You should checkout PiCloud [1] or MrJob [2]. Both of these seek to make MapReduce dead simple using Python. More importantly, you can do all your testing on a Desktop PC. Then when you need real horsepower, you just tell it to "spin up on EC2."

Disclaimer: I have yet to use either, but I've heard good things.

[1] http://www.picloud.com/ [2] http://musicmachinery.com/2011/09/04/how-to-process-a-millio...

ecesena 13 years ago |

Misleading title: best practices, not design patterns.

xaa 13 years ago |

Great post! I have also found useful:

- Record the (Git) revision number of my code for each run.
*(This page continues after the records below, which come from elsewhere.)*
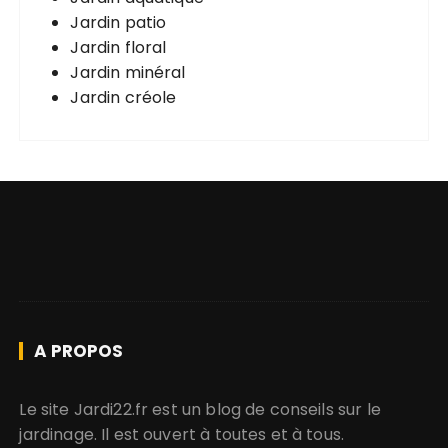
Jardin patio
Jardin floral
Jardin minéral
Jardin créole
A PROPOS
Le site Jardi22.fr est un blog de conseils sur le
jardinage. Il est ouvert à toutes et à tous.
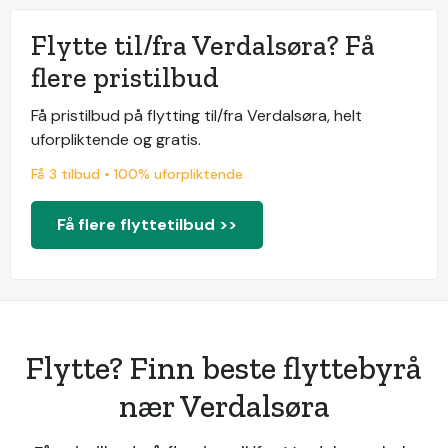
Flytte til/fra Verdalsøra? Få
flere pristilbud
Få pristilbud på flytting til/fra Verdalsøra, helt
uforpliktende og gratis.
Få 3 tilbud • 100% uforpliktende
Få flere flyttetilbud >>
Flytte? Finn beste flyttebyrå
nær Verdalsøra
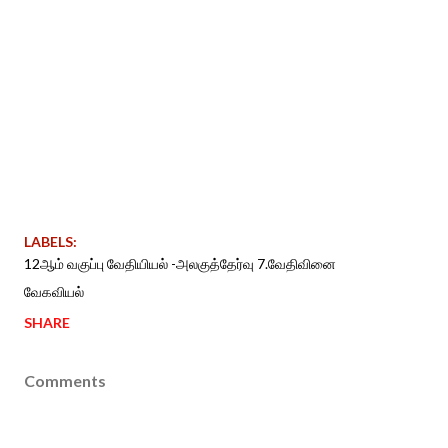
LABELS:
12ஆம் வகுப்பு வேதியியல் -அலகுத்தேர்வு 7.வேதிவினை
வேகவியல்
SHARE
Comments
- Use GNU make to manage the pipeline of downloading, training, evaluating, etc.

karavelov 13 years ago |

This are very sound advices. I have arrived at very similar architecture in LSI environment.

From my experience, here are some advantages of this architecture:

- stages could be independently rewritten, so you could prototype in fast-writing language (perl in my case) and later rewrite whole stages or parts of them in fast-execution language if you need extra performance (C,C++ here);

- you could easily integrate third party software in your workflow - most of the existing tools in the field work with input and output files;

- you could reuse already written stages for different purposes - just pass them different options for input/output and parameters.

paulbunn 13 years ago |

Was a bit disappointed - this is generally just good advice/best practice for any sort of programming task not just machine learning R&D.

It is however very good advice taken in the correct context.